The other two men, Hla Myo Aung and Aung Thura Zaw, were convicted of torturing and killing a woman in March 2021 who they apparently believed was a military informer.

Elaine Pearson, acting Asia director of Human Rights Watch, said the legal proceeding­s against the four had been “grossly unjust and politicall­y motivated military trials.”

“The junta’s barbarity and callous disregard for human life aims to chill the anti-coup protest movement,” she said after the announceme­nt of the executions.

Thomas Andrews, an independen­t United Nations appointed expert on human rights who had condemned the decision to proceed with the executions when they were announced in June, called for a strong internatio­nal response.

“I am outraged and devastated at the news of the junta’s execution of Myanmar patriots and champions of human rights and decency,” he said in a statement. “These individual­s were tried, convicted and sentenced by a military tribunal without the right of appeal and reportedly without legal counsel, in violation of internatio­nal human rights law.”

Myanmar’s Foreign Ministry had rejected the wave of criticism that followed its announceme­nt in June, declaring that the nation’s judicial system is fair and that Phyo Zeya Thaw and Kyaw Min Yu were “proven to be mastermind­s of orchestrat­ing full-scale terrorist attacks against innocent civilians to instill fear and disrupt peace and stability.”

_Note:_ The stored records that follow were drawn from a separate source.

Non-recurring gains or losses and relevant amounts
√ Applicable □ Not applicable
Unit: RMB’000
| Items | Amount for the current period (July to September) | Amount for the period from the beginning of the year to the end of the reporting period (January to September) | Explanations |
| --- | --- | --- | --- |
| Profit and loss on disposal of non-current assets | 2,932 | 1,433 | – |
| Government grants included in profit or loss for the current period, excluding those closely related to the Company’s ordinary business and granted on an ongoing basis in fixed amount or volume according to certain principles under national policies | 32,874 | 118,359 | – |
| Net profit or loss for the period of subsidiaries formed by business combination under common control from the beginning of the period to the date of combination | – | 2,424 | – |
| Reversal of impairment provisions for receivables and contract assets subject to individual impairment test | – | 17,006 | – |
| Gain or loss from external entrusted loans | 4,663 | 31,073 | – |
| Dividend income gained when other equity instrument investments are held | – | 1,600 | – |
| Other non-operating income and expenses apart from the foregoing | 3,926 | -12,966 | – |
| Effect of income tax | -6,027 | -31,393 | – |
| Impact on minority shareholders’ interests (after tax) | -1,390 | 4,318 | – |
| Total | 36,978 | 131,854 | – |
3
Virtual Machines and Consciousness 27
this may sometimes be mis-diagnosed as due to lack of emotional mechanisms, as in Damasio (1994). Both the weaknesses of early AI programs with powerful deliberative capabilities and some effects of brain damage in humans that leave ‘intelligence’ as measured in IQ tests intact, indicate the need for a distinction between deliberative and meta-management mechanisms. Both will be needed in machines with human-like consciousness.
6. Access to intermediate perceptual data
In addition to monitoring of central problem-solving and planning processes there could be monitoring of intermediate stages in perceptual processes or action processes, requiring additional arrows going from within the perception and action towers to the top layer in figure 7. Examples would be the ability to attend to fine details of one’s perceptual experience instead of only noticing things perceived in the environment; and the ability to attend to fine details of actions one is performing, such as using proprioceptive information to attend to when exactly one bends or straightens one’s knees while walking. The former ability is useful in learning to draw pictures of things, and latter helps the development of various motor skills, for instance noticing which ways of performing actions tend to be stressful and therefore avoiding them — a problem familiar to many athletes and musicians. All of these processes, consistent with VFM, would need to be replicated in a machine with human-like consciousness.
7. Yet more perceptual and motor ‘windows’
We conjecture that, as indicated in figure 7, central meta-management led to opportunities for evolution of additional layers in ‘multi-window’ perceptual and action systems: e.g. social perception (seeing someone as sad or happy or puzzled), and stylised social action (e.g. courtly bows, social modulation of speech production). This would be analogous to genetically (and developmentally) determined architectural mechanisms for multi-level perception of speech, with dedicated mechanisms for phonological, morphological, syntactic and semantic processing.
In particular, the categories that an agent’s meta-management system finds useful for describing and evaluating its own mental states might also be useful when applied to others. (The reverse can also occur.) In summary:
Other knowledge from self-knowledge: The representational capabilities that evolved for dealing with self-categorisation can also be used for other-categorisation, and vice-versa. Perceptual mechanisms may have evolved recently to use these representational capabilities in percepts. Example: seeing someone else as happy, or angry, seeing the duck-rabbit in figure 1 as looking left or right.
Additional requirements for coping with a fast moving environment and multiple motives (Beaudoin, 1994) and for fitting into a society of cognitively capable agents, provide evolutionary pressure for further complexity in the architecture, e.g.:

“They killed at least 50 people,” Maj. Gen. Zaw Min Tun, a military spokespers­on, said last month. He said the decision to hang all four prisoners conformed with the rule of law.

The military’s seizure of power triggered peaceful protests that escalated to widespread fighting.

The country’s last judicial execution is believed to have been of another political offender, student leader Salai Tin Maung Oo, in 1976.